In sepsis, HS-fragments released into the bloodstream act as strongly damage-associated molecular patterns, inducing pro-inflammatory phenotypes through TLR4-dependent pathways. Reducing circulating HS fragments represents a new therapeutic strategy against sepsis
[58]. Similarly, the administration of heparanase inhibitors for 2 h during early sepsis in mice models attenuated the loss of glomerular filtration rate and attenuated the serum levels of IL-10
[59]. However, despite the prominent role of the endothelial glycocalyx in vascular homeostasis, its importance in some therapies, such as intravenous fluid resuscitation therapies, is still largely unknown.

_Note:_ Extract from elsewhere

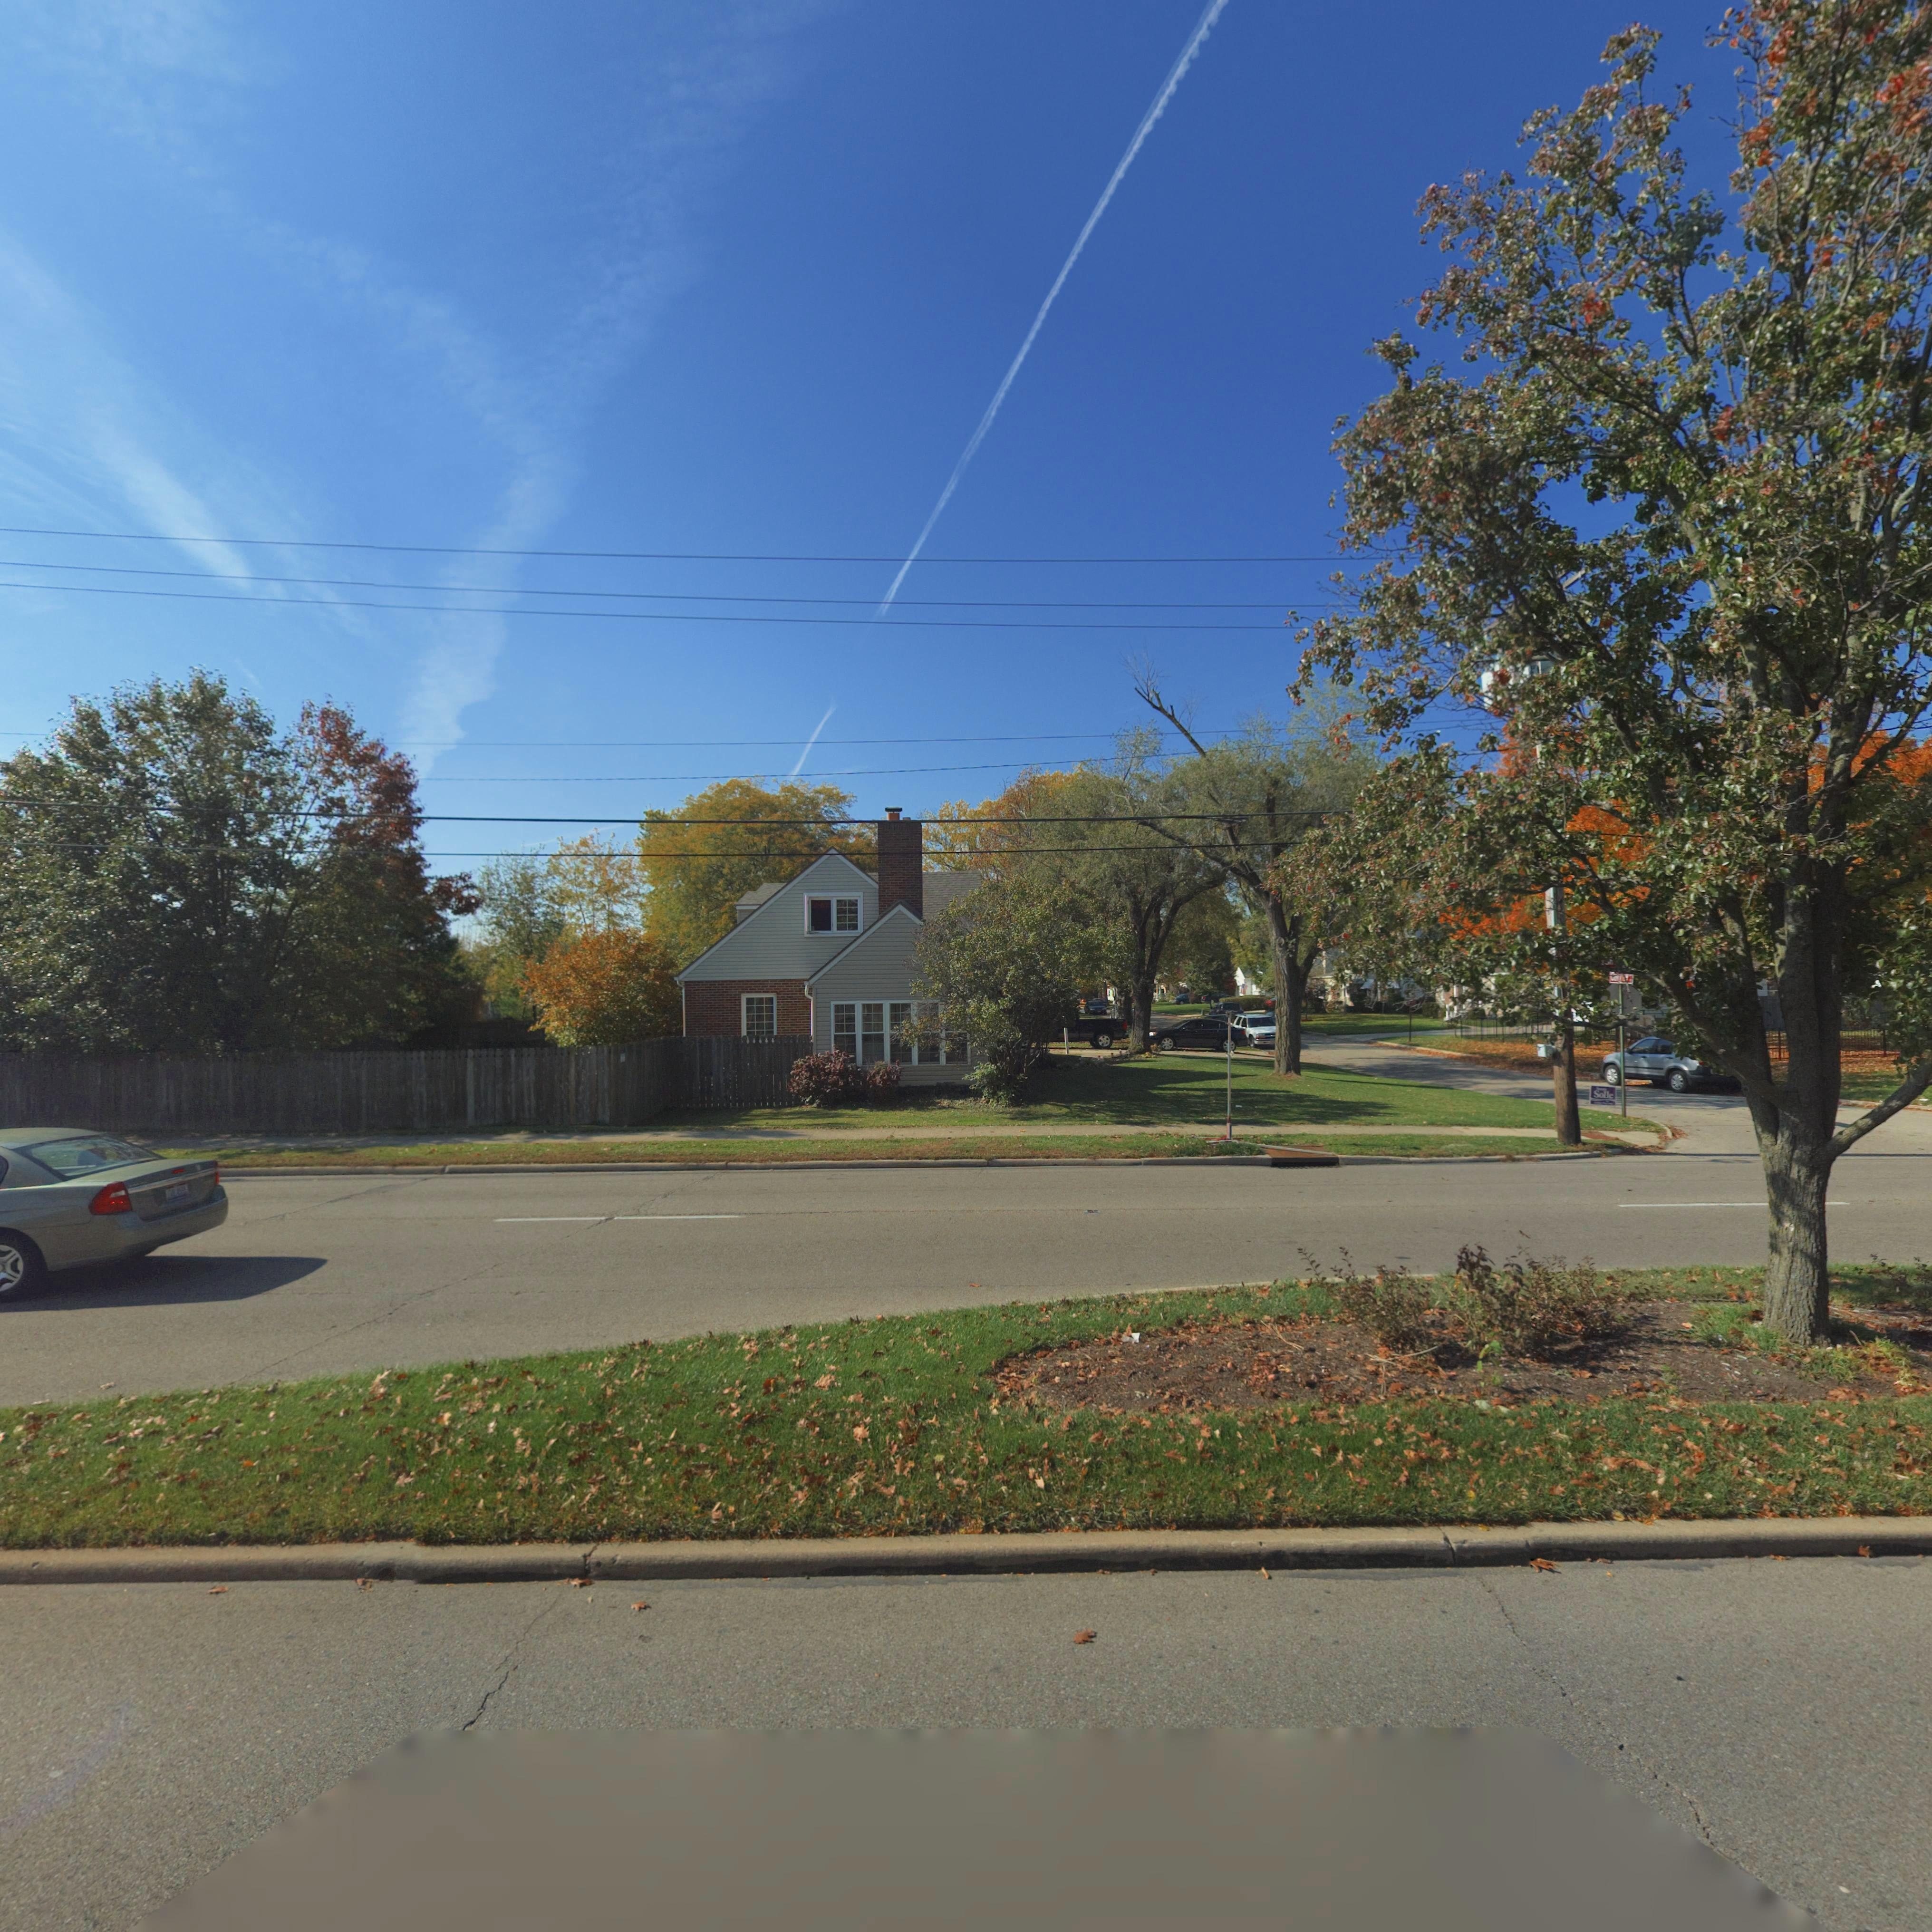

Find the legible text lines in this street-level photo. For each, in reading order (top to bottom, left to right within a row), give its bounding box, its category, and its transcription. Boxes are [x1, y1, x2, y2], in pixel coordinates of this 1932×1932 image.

The pathway Angiopoietin-Tie2 was implicated in bacteremia and mortality in neonatal sepsis
[60]. Ang-2 was demonstrated to reduce the expression of receptor Tie2 in the EC, to increase endothelial permeability, and therefore contribute to edema formation in vivo
[61]. In mouse models of sepsis, the use of an anti-Ang2 antibody ABTAA (ANG2-binding and Tie2-activating antibody) aids in vascular protection, via reducing cytokine storm, avoiding eGC sheddase, and vascular leakage
[62]. These results make the role of the Ang-Tie2 axis feasible in sepsis. Particularly, low Ang-1 and high levels of Ang-2, as well as a high Ang-2/Ang-1 protein ratio in serum have been previously associated with EOS in Surinamese newborns
[63]. Therefore, because angiopoietins may play a role in the vascular pathophysiology of EOS, it is feasible that the Tie2 activation may ameliorate sepsis progression. If this hypothesis is demonstrated, the control of the ratio Ang-Tie2 can become a sepsis-specific treatment via restoring the eGC and the microvascular barrier, thus accelerating mechanisms mediating angiogenic repair.